-- PROVIDED INFORMATION follows --

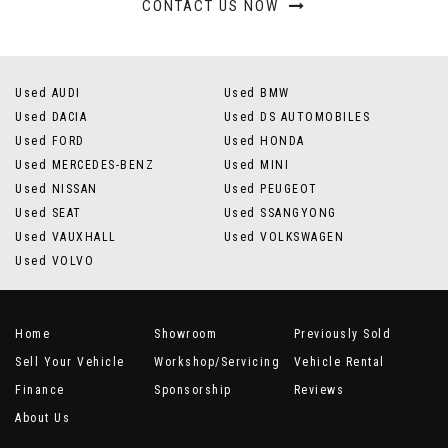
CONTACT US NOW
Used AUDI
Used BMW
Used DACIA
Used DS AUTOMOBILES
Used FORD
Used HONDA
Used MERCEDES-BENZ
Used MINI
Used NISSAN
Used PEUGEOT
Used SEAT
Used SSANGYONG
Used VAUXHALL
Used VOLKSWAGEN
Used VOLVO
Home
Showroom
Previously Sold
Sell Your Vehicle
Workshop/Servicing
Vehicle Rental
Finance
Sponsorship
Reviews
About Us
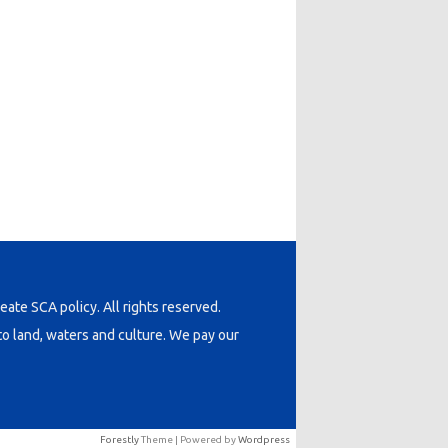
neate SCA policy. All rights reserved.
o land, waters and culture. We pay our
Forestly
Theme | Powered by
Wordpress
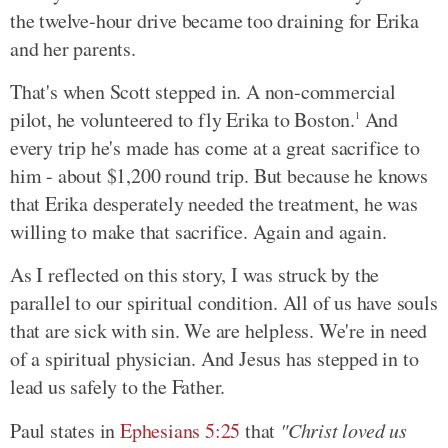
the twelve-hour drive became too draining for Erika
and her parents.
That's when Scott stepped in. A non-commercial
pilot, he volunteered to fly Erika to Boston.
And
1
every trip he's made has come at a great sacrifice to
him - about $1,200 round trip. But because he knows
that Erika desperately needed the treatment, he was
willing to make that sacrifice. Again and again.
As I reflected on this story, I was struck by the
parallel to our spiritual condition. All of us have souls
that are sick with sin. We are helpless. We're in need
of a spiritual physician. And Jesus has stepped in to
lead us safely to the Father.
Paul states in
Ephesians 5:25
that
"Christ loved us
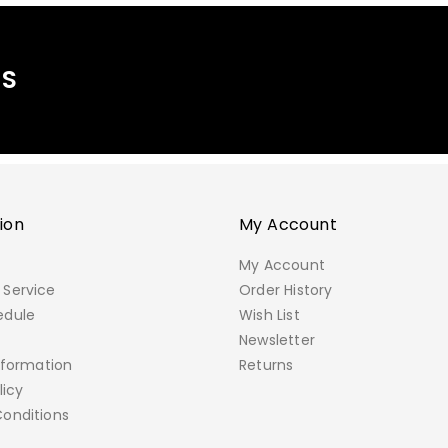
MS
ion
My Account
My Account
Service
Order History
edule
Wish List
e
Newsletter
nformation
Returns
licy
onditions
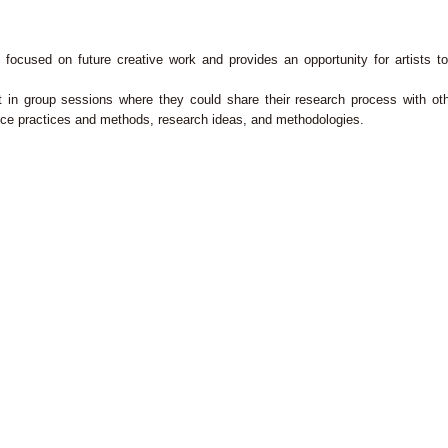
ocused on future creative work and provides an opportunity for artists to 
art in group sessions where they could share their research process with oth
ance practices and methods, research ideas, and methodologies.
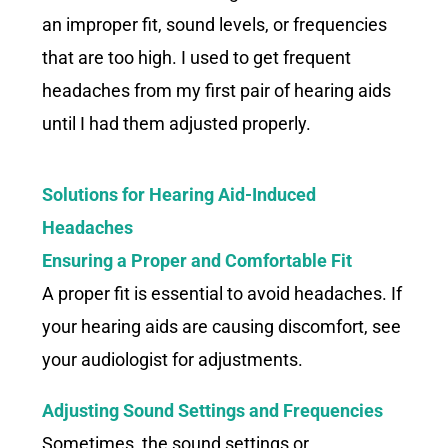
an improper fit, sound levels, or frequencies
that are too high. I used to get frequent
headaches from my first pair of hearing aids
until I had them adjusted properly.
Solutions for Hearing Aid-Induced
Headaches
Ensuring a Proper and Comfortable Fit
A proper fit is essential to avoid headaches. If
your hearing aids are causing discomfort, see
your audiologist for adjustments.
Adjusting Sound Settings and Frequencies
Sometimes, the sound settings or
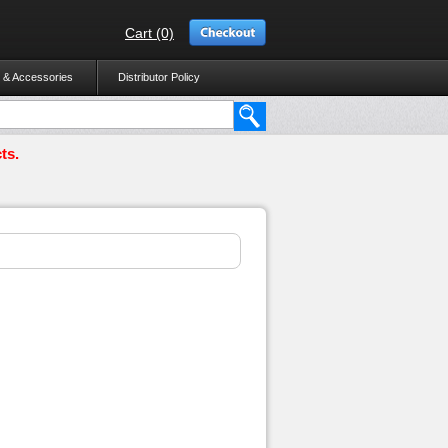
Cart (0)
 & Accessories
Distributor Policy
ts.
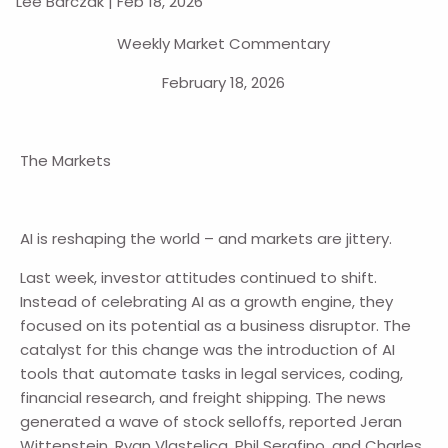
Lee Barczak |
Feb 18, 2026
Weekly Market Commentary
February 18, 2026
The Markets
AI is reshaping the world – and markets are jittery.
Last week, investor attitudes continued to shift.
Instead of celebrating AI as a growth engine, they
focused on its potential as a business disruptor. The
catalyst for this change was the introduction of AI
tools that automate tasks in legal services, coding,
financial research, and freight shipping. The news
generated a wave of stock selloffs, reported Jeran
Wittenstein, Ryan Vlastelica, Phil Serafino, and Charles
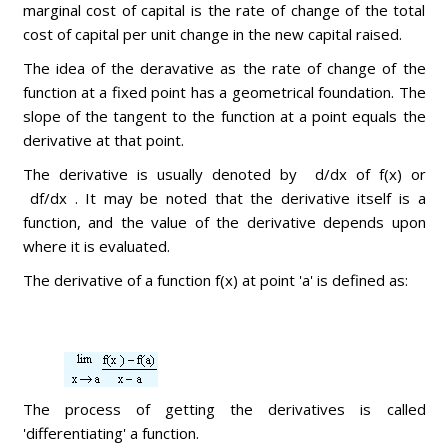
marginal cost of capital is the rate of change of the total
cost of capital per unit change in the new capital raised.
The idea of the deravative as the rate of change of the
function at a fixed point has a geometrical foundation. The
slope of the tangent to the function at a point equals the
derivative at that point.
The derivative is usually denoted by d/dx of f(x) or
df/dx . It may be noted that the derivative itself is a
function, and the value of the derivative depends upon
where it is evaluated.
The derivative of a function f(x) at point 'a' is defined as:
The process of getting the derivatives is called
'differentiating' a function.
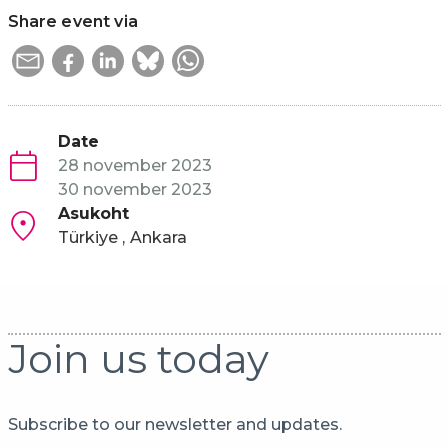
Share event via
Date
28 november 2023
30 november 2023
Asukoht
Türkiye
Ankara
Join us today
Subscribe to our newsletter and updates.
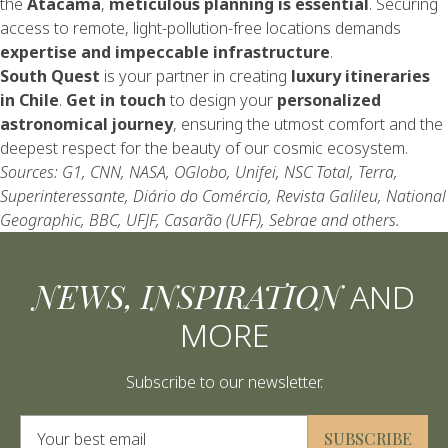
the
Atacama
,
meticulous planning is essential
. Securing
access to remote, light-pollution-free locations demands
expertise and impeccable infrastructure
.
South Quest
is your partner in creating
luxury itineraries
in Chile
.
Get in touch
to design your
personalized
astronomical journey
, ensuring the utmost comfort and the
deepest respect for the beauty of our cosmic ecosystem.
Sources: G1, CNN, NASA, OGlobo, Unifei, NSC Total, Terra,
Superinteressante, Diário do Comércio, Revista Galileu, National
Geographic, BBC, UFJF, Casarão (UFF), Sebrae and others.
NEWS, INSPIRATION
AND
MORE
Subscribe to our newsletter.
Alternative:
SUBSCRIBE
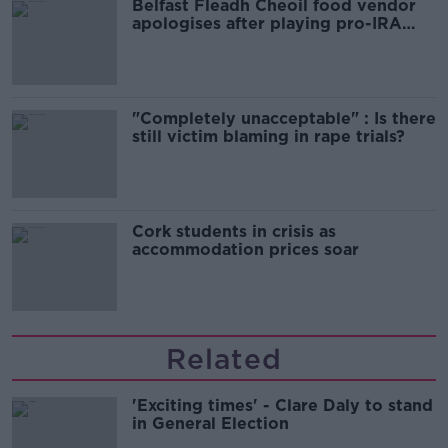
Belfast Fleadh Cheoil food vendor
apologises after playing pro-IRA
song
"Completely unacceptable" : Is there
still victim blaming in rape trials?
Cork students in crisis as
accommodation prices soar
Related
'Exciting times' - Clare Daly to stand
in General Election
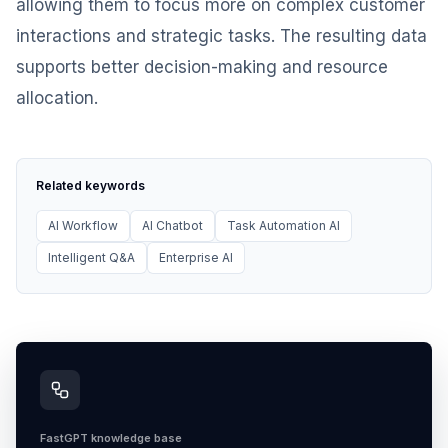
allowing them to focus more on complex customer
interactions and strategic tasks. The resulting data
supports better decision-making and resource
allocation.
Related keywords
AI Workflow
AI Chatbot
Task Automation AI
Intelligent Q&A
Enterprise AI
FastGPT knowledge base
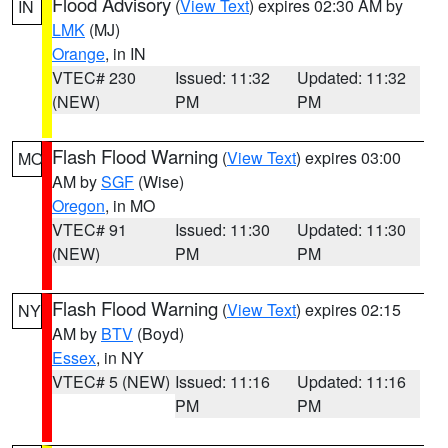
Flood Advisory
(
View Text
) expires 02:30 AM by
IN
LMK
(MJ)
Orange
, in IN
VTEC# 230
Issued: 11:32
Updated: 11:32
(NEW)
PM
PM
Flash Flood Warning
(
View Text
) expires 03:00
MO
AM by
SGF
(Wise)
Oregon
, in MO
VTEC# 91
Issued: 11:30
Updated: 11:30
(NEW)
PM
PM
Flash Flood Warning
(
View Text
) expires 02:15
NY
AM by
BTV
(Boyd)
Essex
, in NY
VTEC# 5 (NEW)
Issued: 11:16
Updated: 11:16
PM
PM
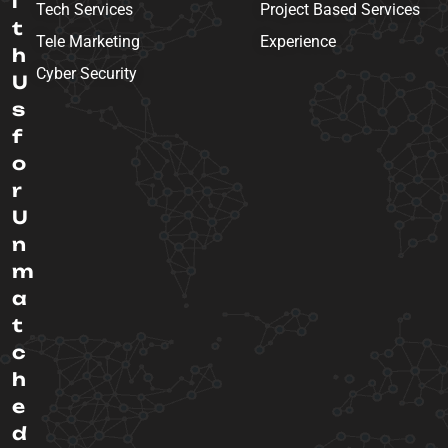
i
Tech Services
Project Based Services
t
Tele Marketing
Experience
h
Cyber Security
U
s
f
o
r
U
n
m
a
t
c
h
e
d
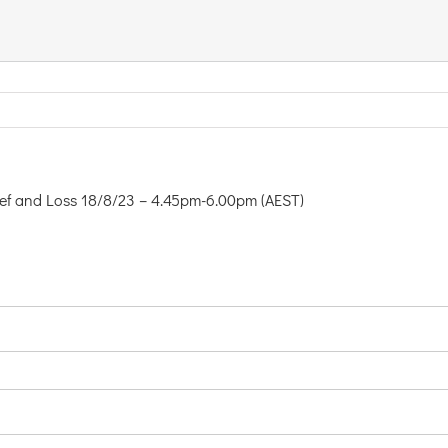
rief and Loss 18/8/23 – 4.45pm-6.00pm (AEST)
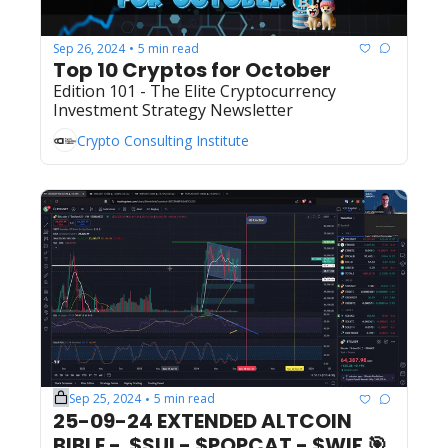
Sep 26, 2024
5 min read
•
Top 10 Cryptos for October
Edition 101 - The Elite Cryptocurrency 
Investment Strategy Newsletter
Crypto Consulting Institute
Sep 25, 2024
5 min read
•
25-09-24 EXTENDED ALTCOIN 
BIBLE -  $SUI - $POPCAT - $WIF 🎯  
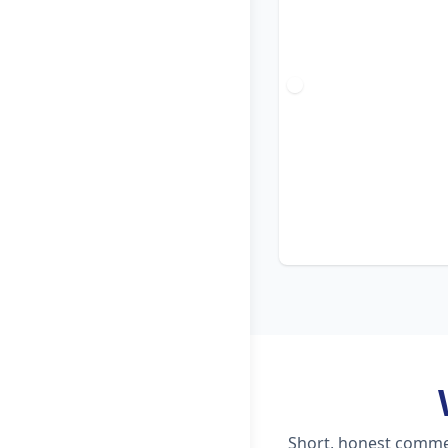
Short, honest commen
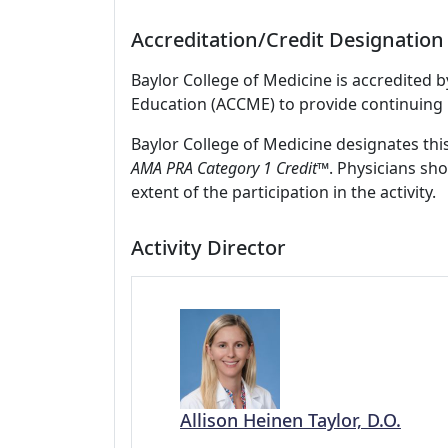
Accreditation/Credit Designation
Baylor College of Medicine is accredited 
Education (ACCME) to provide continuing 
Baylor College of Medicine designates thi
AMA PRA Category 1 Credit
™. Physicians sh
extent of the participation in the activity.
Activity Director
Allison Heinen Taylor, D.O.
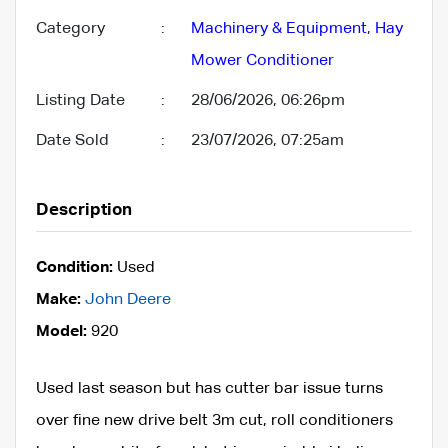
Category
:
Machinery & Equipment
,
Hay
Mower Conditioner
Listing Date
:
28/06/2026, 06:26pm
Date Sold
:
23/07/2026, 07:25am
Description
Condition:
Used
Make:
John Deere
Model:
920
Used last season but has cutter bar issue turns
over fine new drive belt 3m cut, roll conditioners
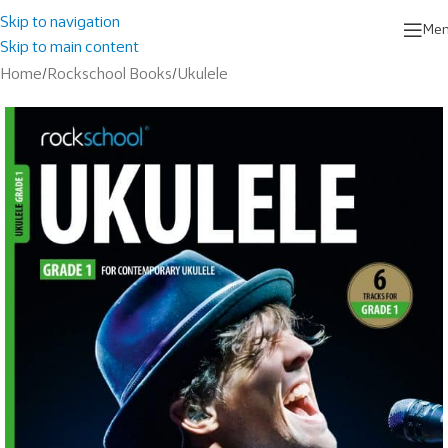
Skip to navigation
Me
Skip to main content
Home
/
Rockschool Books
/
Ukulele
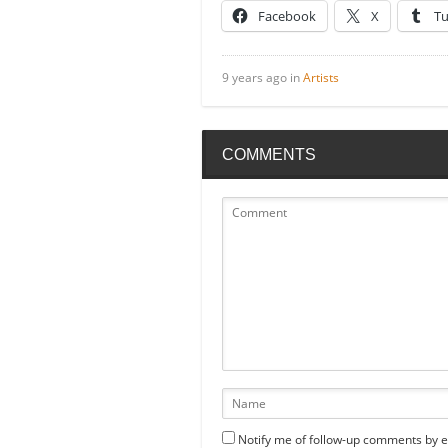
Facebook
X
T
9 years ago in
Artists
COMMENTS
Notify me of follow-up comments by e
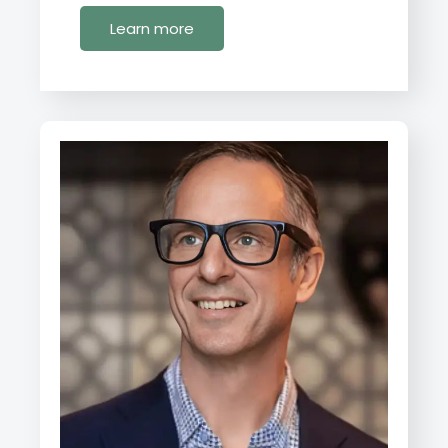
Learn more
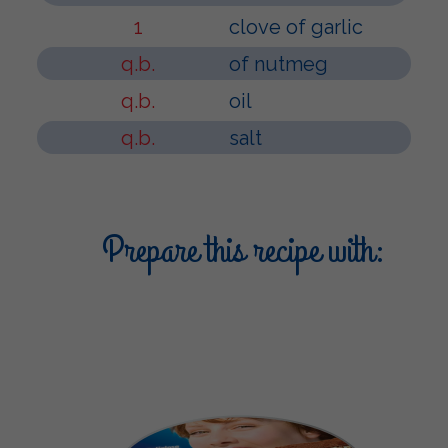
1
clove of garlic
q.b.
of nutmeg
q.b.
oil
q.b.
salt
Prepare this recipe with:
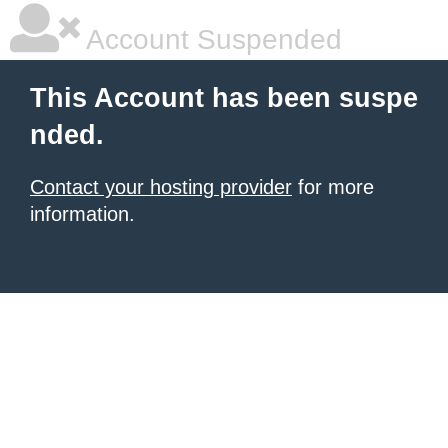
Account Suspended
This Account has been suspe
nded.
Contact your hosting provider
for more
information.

-- PROVIDED INFORMATION concluded --

### EXERCISE AIM
Copy the text of all the items above verbatim, line for line, and leave the pictures out of your answer.

### RESULT OF THE TASK
CONTACT US NOW
Used AUDI
Used BMW
Used DACIA
Used DS AUTOMOBILES
Used FORD
Used HONDA
Used MERCEDES-BENZ
Used MINI
Used NISSAN
Used PEUGEOT
Used SEAT
Used SSANGYONG
Used VAUXHALL
Used VOLKSWAGEN
Used VOLVO
Home
Showroom
Previously Sold
Sell Your Vehicle
Workshop/Servicing
Vehicle Rental
Finance
Sponsorship
Reviews
About Us
neate SCA policy. All rights reserved.
o land, waters and culture. We pay our
Forestly
Theme | Powered by
Wordpress
the twelve-hour drive became too draining for Erika
and her parents.
That's when Scott stepped in. A non-commercial
pilot, he volunteered to fly Erika to Boston.
And
1
every trip he's made has come at a great sacrifice to
him - about $1,200 round trip. But because he knows
that Erika desperately needed the treatment, he was
willing to make that sacrifice. Again and again.
As I reflected on this story, I was struck by the
parallel to our spiritual condition. All of us have souls
that are sick with sin. We are helpless. We're in need
of a spiritual physician. And Jesus has stepped in to
lead us safely to the Father.
Paul states in
Ephesians 5:25
that
"Christ loved us
MS
ion
My Account
My Account
Service
Order History
edule
Wish List
e
Newsletter
nformation
Returns
licy
onditions
ocused on future creative work and provides an opportunity for artists to 
art in group sessions where they could share their research process with oth
ance practices and methods, research ideas, and methodologies.
an improper fit, sound levels, or frequencies
that are too high. I used to get frequent
headaches from my first pair of hearing aids
until I had them adjusted properly.
Solutions for Hearing Aid-Induced
Headaches
Ensuring a Proper and Comfortable Fit
A proper fit is essential to avoid headaches. If
your hearing aids are causing discomfort, see
your audiologist for adjustments.
Adjusting Sound Settings and Frequencies
Sometimes, the sound settings or
Cart (0)
 & Accessories
Distributor Policy
ts.
Lee Barczak |
Feb 18, 2026
Weekly Market Commentary
February 18, 2026
The Markets
AI is reshaping the world – and markets are jittery.
Last week, investor attitudes continued to shift.
Instead of celebrating AI as a growth engine, they
focused on its potential as a business disruptor. The
catalyst for this change was the introduction of AI
tools that automate tasks in legal services, coding,
financial research, and freight shipping. The news
generated a wave of stock selloffs, reported Jeran
Wittenstein, Ryan Vlastelica, Phil Serafino, and Charles
marginal cost of capital is the rate of change of the total
cost of capital per unit change in the new capital raised.
The idea of the deravative as the rate of change of the
function at a fixed point has a geometrical foundation. The
slope of the tangent to the function at a point equals the
derivative at that point.
The derivative is usually denoted by d/dx of f(x) or
df/dx . It may be noted that the derivative itself is a
function, and the value of the derivative depends upon
where it is evaluated.
The derivative of a function f(x) at point 'a' is defined as:
The process of getting the derivatives is called
'differentiating' a function.
Share event via
Date
28 november 2023
30 november 2023
Asukoht
Türkiye
Ankara
Join us today
Subscribe to our newsletter and updates.
the
Atacama
,
meticulous planning is essential
. Securing
access to remote, light-pollution-free locations demands
expertise and impeccable infrastructure
.
South Quest
is your partner in creating
luxury itineraries
in Chile
.
Get in touch
to design your
personalized
astronomical journey
, ensuring the utmost comfort and the
deepest respect for the beauty of our cosmic ecosystem.
Sources: G1, CNN, NASA, OGlobo, Unifei, NSC Total, Terra,
Superinteressante, Diário do Comércio, Revista Galileu, National
Geographic, BBC, UFJF, Casarão (UFF), Sebrae and others.
NEWS, INSPIRATION
AND
MORE
Subscribe to our newsletter.
Alternative:
SUBSCRIBE
Belfast Fleadh Cheoil food vendor
apologises after playing pro-IRA
song
"Completely unacceptable" : Is there
still victim blaming in rape trials?
Cork students in crisis as
accommodation prices soar
Related
'Exciting times' - Clare Daly to stand
in General Election
allowing them to focus more on complex customer
interactions and strategic tasks. The resulting data
supports better decision-making and resource
allocation.
Related keywords
AI Workflow
AI Chatbot
Task Automation AI
Intelligent Q&A
Enterprise AI
FastGPT knowledge base
Flood Advisory
(
View Text
) expires 02:30 AM by
IN
LMK
(MJ)
Orange
, in IN
VTEC# 230
Issued: 11:32
Updated: 11:32
(NEW)
PM
PM
Flash Flood Warning
(
View Text
) expires 03:00
MO
AM by
SGF
(Wise)
Oregon
, in MO
VTEC# 91
Issued: 11:30
Updated: 11:30
(NEW)
PM
PM
Flash Flood Warning
(
View Text
) expires 02:15
NY
AM by
BTV
(Boyd)
Essex
, in NY
VTEC# 5 (NEW)
Issued: 11:16
Updated: 11:16
PM
PM
i
Tech Services
Project Based Services
t
Tele Marketing
Experience
h
Cyber Security
U
s
f
o
r
U
n
m
a
t
c
h
e
d
rief and Loss 18/8/23 – 4.45pm-6.00pm (AEST)
Sep 26, 2024
5 min read
•
Top 10 Cryptos for October
Edition 101 - The Elite Cryptocurrency 
Investment Strategy Newsletter
Crypto Consulting Institute
Sep 25, 2024
5 min read
•
25-09-24 EXTENDED ALTCOIN 
BIBLE -  $SUI - $POPCAT - $WIF 🎯  
Short, honest commen
Accreditation/Credit Designation
Baylor College of Medicine is accredited 
Education (ACCME) to provide continuing 
Baylor College of Medicine designates thi
AMA PRA Category 1 Credit
™. Physicians sh
extent of the participation in the activity.
Activity Director
Allison Heinen Taylor, D.O.
Category
:
Machinery & Equipment
,
Hay
Mower Conditioner
Listing Date
:
28/06/2026, 06:26pm
Date Sold
:
23/07/2026, 07:25am
Description
Condition:
Used
Make:
John Deere
Model:
920
Used last season but has cutter bar issue turns
over fine new drive belt 3m cut, roll conditioners
Skip to navigation
Me
Skip to main content
Home
/
Rockschool Books
/
Ukulele
Facebook
X
T
9 years ago in
Artists
COMMENTS
Notify me of follow-up comments by e
Learn more
1
clove of garlic
q.b.
of nutmeg
q.b.
oil
q.b.
salt
Prepare this recipe with:
Account Suspended
This Account has been suspe
nded.
Contact your hosting provider
for more
information.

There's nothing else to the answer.